The book manifestly contains disproportionately countless successions of expository questions. Whilst thought-provoking and intellectually-stimulating at times, it gave the impression of being excessive at other times. Some questions are undoubtedly intriguing, such as, “How do women candidates communicate populism differently than men do?,” and other questions are rightly addressed in certain parts of the book, including, “What role does right-wing talk radio play in policing the boundaries of what are considered acceptable “masculine” traits expected in a commander in chief?”

However, other expository questions were not adequately addressed. An example as follows, “Could Obama's [basket]balling have contributed to the perception among some voters—not all of them rural and white—that he was young and inexperienced, and therefore not ready to be the patriarch of the nation?” In this case, the book could be improved by inserting in-depth, or at least moderate, analysis and research based on actual data and evidence directly tackling the query raised, rather than inserting the question for mere ornamentation.

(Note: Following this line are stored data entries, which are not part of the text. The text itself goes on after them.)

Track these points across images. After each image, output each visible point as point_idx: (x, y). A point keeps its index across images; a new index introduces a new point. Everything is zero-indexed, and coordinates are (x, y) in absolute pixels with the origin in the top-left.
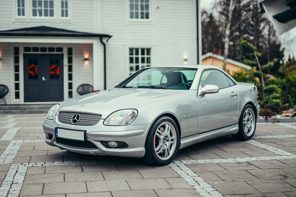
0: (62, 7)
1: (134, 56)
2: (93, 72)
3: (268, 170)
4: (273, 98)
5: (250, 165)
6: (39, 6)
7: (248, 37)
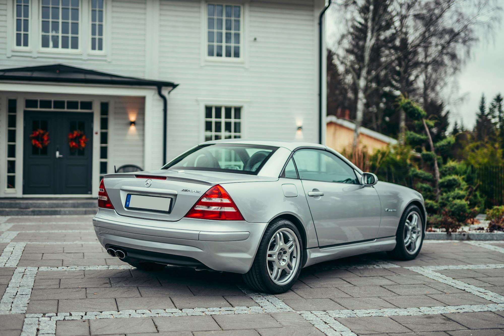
0: (93, 33)
1: (214, 120)
2: (143, 145)
3: (482, 331)
4: (454, 198)
5: (449, 322)
6: (52, 31)
7: (390, 92)
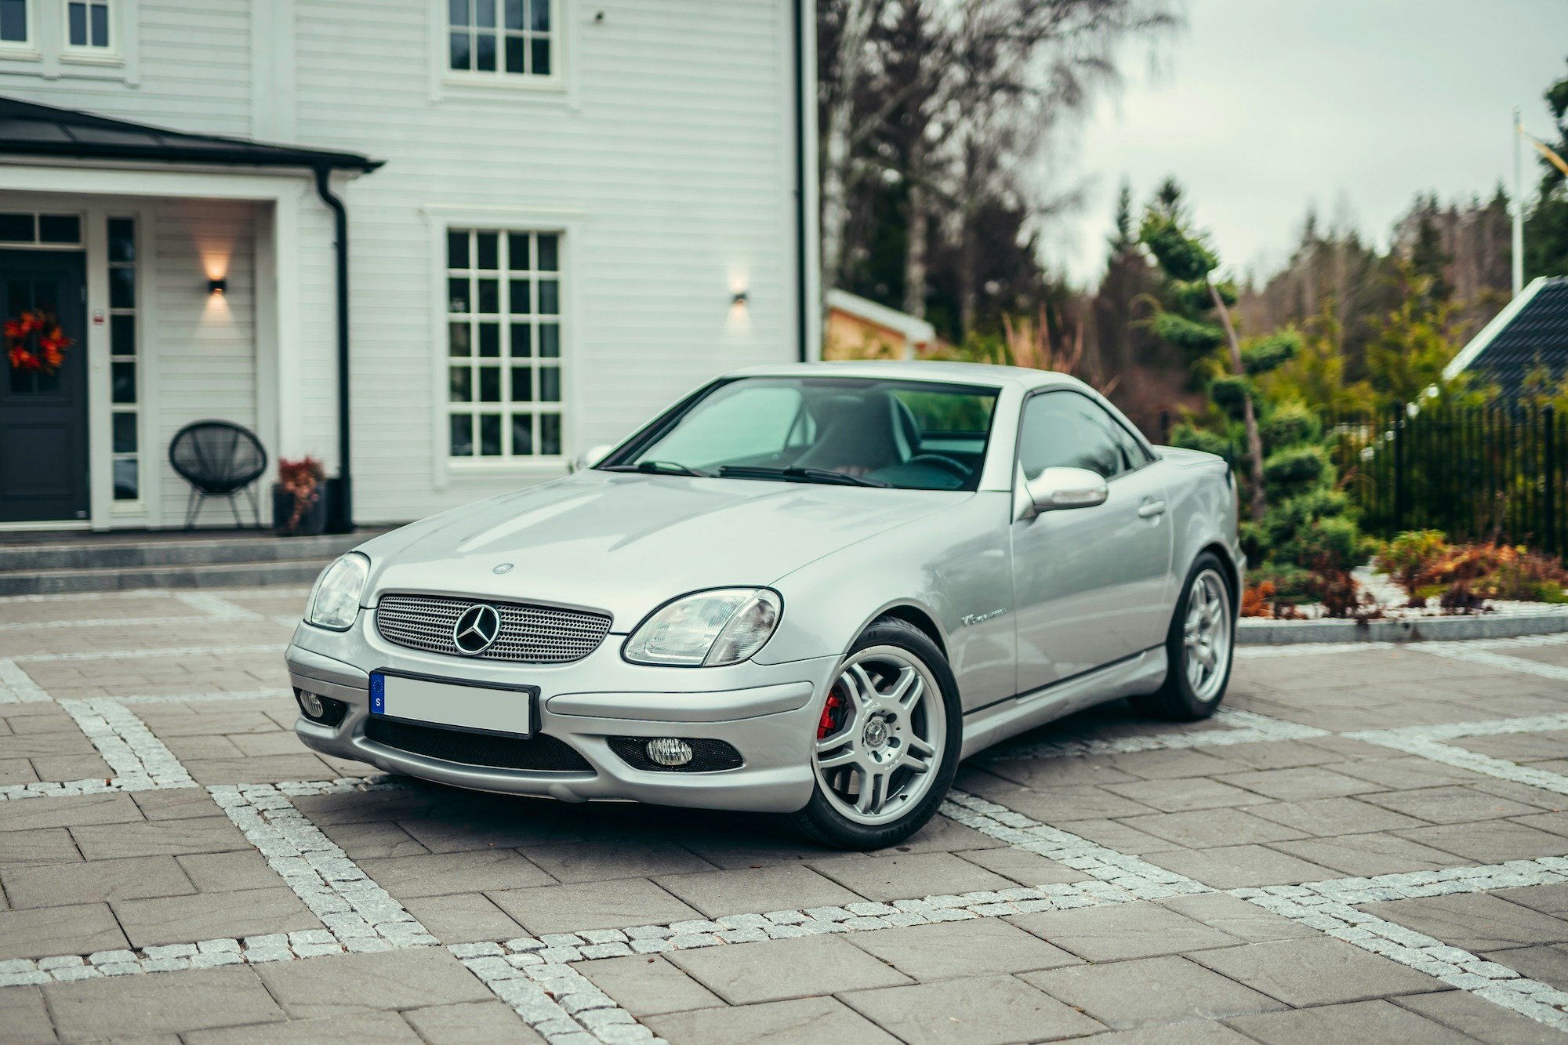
1: (474, 273)
2: (255, 358)
4: (1317, 514)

At other times, the highly frequent peppering of questions, which yet again are compounded with even more questions, gave the impression of delaying, and taking slightly too long for, the dive into the salient points and the core subject matter. Certain questions appeared to be mere rephrasing of others previously raised in the book, or in earlier chapters of the book, an example being, “Do women have to 'act like men' even to be considered, especially to the extent that acting like men means taking tougher stances on issues related to violence, such as those that have been the subject of this book?,” a question raised in chapter 7 during the discussion of Hillary Clinton's bid for the 2008 Democratic presidential nomination.

Conceding that this is an advance review copy, there are certain mistakes in the book. The word “femiphobia” for example, was spelled as “femophobia” in the phrase, “homophobia has its roots in femophobia, or men's fear of their own femininity.”











Disclaimer: I received an advance review copy of this book from NetGalley for this review.